--- CONSIGNE ---
Reproduisez à l'identique et dans son intégralité l'article sur la dépendance alimentaire de la France aux importations.

--- DOCUMENT SOURCE ---
Importations : la dépendance alimentaire de la France dévore 9 millions d'hectares à l'étranger

A la recherche de sa souveraineté alimentaire, la France importe aujourd'hui massivement des produits agricoles étrangers, pour satisfaire sa consommation d'aliments et d'autres biens. Mais les produits importés sont souvent cultivés dans des pays où les contraintes environnementales et sociales sont inférieures, voire où la déforestation est un véritable fléau.
Giulietta Gamberini
Parmi les produits les plus largement importés, beaucoup de fruits et légumes, des légumineuses, des protéagineux destinés surtout à l'alimentation du bétail, de l'huile d'olive, des viandes, mais aussi du bois pour fabriquer du papier ou des meubles, du caoutchouc pour les pneus, du coton pour les vêtements, des céréales ainsi que l'huile de palme et de soja pour les carburants, des plantes pour les produits cosmétiques.
Parmi les produits les plus largement importés, beaucoup de fruits et légumes, des légumineuses, des protéagineux destinés surtout à l'alimentation du bétail, de l'huile d'olive, des viandes, mais aussi du bois pour fabriquer du papier ou des meubles, du caoutchouc pour les pneus, du coton pour les vêtements, des céréales ainsi que l'huile de palme et de soja pour les carburants, des plantes pour les produits cosmétiques. (Crédits : Antara Foto Agency)

Face à la pandémie d'abord, puis au bouleversement du marché alimentaire mondial causé par la guerre en Ukraine, le gouvernement, mais aussi l'ensemble des candidats à la présidentielle, à l'unisson des principaux syndicats agricoles, n'ont eu cesse de le répéter : la France doit atteindre la souveraineté alimentaire. Elle doit même exploiter au maximum la fertilité de ses terres et la douceur de son climat pour assurer une "mission nourricière" mondiale, pensent certains.

--- DONNÉES FOURNIES ---
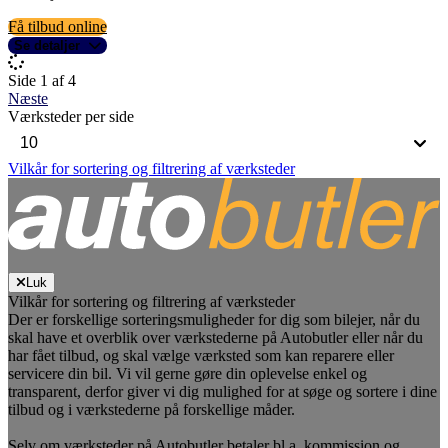
Få tilbud online
Se detaljer
Side 1 af 4
Næste
Værksteder per side
Vilkår for sortering og filtrering af værksteder
Luk
Vilkår for sortering og filtrering af værksteder
Der er forskellige sorteringsmuligheder for dig som bilejer, når du
skal have et overblik over værkstederne på Autobutler eller når du
har fået tilbud, og skal vælge værksted som kan reparere eller
servicere din bil. Vi vil gerne gøre din oplevelse enkel og
transparent, derfor giver vi dig mulighed for at søge og sortere i dine
tilbud og i værkstederne på forskellige måder.
Selv om værksteder på Autobutler betaler bl.a. kommission og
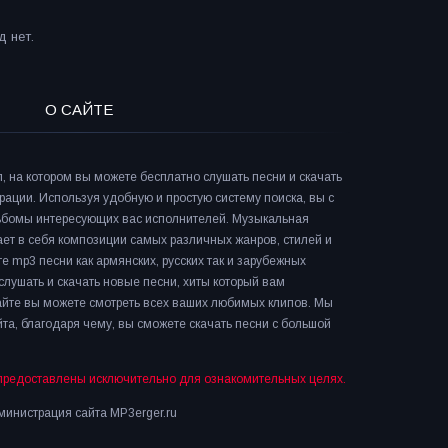
 нет.
О САЙТЕ
л, на котором вы можете бесплатно слушать песни и скачать
рации. Используя удобную и простую систему поиска, вы с
льбомы интересующих вас исполнителей. Музыкальная
ает в себя композиции самых различных жанров, стилей и
е mp3 песни как армянских, русских так и зарубежных
слушать и скачать новые песни, хиты который вам
сайте вы можете смотреть всех ваших любимых клипов. Мы
та, благодаря чему, вы сможете скачать песни с большой
предоставлены исключительно для ознакомительных целях.
инистрация сайта MP3erger.ru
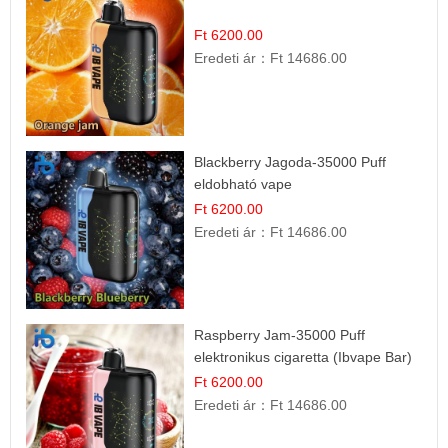
Ft 6200.00
Eredeti ár：
Ft 14686.00
Blackberry Jagoda-35000 Puff
eldobható vape
Ft 6200.00
Eredeti ár：
Ft 14686.00
Raspberry Jam-35000 Puff
elektronikus cigaretta (Ibvape Bar)
Ft 6200.00
Eredeti ár：
Ft 14686.00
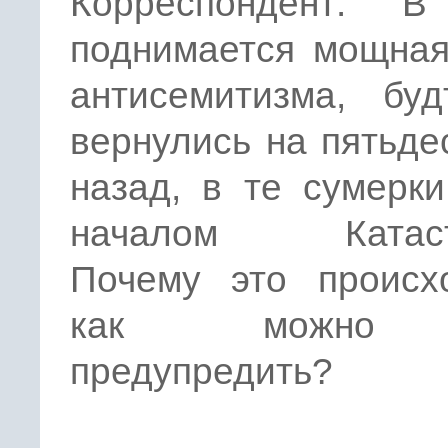
Корреспондент: 
поднимается мощная
антисемитизма, бу
вернулись на пятьде
назад, в те сумерк
началом Катаст
Почему это происх
как можно
предупредить?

--- RÉSULTAT CI-DESSOUS ---
Importations : la dépendance alimentaire de la France dévore 9 millions d'hectares à l'étranger

A la recherche de sa souveraineté alimentaire, la France importe aujourd'hui massivement des produits agricoles étrangers, pour satisfaire sa consommation d'aliments et d'autres biens. Mais les produits importés sont souvent cultivés dans des pays où les contraintes environnementales et sociales sont inférieures, voire où la déforestation est un véritable fléau.
Giulietta Gamberini
Parmi les produits les plus largement importés, beaucoup de fruits et légumes, des légumineuses, des protéagineux destinés surtout à l'alimentation du bétail, de l'huile d'olive, des viandes, mais aussi du bois pour fabriquer du papier ou des meubles, du caoutchouc pour les pneus, du coton pour les vêtements, des céréales ainsi que l'huile de palme et de soja pour les carburants, des plantes pour les produits cosmétiques.
Parmi les produits les plus largement importés, beaucoup de fruits et légumes, des légumineuses, des protéagineux destinés surtout à l'alimentation du bétail, de l'huile d'olive, des viandes, mais aussi du bois pour fabriquer du papier ou des meubles, du caoutchouc pour les pneus, du coton pour les vêtements, des céréales ainsi que l'huile de palme et de soja pour les carburants, des plantes pour les produits cosmétiques. (Crédits : Antara Foto Agency)

Face à la pandémie d'abord, puis au bouleversement du marché alimentaire mondial causé par la guerre en Ukraine, le gouvernement, mais aussi l'ensemble des candidats à la présidentielle, à l'unisson des principaux syndicats agricoles, n'ont eu cesse de le répéter : la France doit atteindre la souveraineté alimentaire. Elle doit même exploiter au maximum la fertilité de ses terres et la douceur de son climat pour assurer une "mission nourricière" mondiale, pensent certains.